-- Data shown follows --

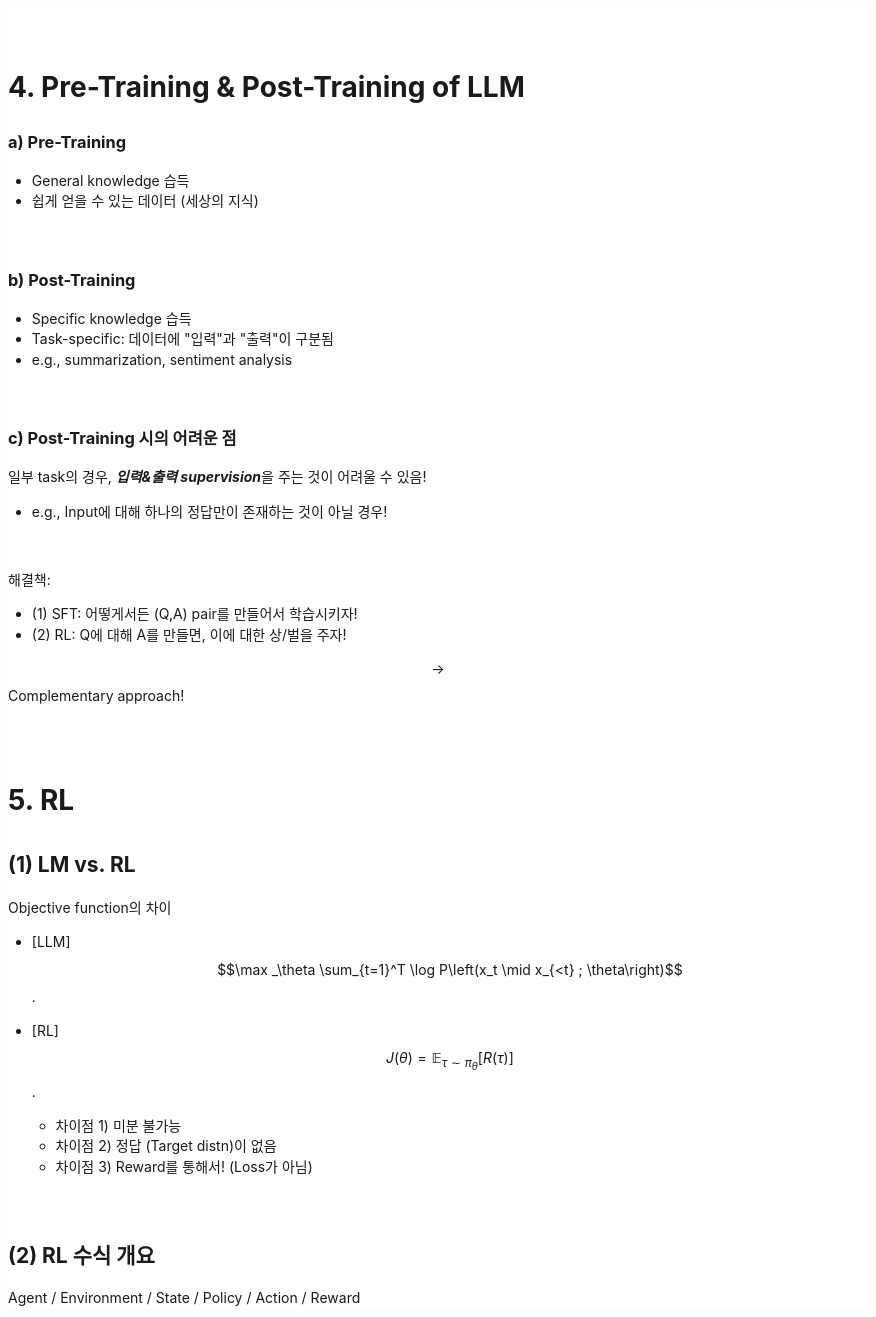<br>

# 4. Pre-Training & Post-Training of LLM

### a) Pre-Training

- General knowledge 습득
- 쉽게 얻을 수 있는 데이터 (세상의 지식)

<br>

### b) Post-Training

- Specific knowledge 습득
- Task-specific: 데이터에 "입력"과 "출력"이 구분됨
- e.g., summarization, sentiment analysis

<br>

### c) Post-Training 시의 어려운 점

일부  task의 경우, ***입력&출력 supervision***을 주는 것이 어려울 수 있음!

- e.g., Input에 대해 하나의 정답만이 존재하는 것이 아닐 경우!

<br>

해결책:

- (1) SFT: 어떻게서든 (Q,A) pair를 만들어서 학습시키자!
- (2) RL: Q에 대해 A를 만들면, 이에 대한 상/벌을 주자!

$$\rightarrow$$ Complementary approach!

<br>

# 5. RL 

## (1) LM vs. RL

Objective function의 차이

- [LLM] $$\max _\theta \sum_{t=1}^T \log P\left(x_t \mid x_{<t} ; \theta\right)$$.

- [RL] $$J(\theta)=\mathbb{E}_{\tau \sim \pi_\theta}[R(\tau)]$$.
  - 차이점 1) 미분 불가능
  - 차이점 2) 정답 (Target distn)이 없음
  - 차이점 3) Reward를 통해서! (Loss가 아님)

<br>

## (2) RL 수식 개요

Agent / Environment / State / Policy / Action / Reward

-- Data shown concluded --

• [Work task]
Repeat the lines above, from the one containing "### a) Pre-Training" to the final line, word for word and with nothing else.

• [Output of the exercise]
### a) Pre-Training

- General knowledge 습득
- 쉽게 얻을 수 있는 데이터 (세상의 지식)

<br>

### b) Post-Training

- Specific knowledge 습득
- Task-specific: 데이터에 "입력"과 "출력"이 구분됨
- e.g., summarization, sentiment analysis

<br>

### c) Post-Training 시의 어려운 점

일부  task의 경우, ***입력&출력 supervision***을 주는 것이 어려울 수 있음!

- e.g., Input에 대해 하나의 정답만이 존재하는 것이 아닐 경우!

<br>

해결책:

- (1) SFT: 어떻게서든 (Q,A) pair를 만들어서 학습시키자!
- (2) RL: Q에 대해 A를 만들면, 이에 대한 상/벌을 주자!

$$\rightarrow$$ Complementary approach!

<br>

# 5. RL 

## (1) LM vs. RL

Objective function의 차이

- [LLM] $$\max _\theta \sum_{t=1}^T \log P\left(x_t \mid x_{<t} ; \theta\right)$$.

- [RL] $$J(\theta)=\mathbb{E}_{\tau \sim \pi_\theta}[R(\tau)]$$.
  - 차이점 1) 미분 불가능
  - 차이점 2) 정답 (Target distn)이 없음
  - 차이점 3) Reward를 통해서! (Loss가 아님)

<br>

## (2) RL 수식 개요

Agent / Environment / State / Policy / Action / Reward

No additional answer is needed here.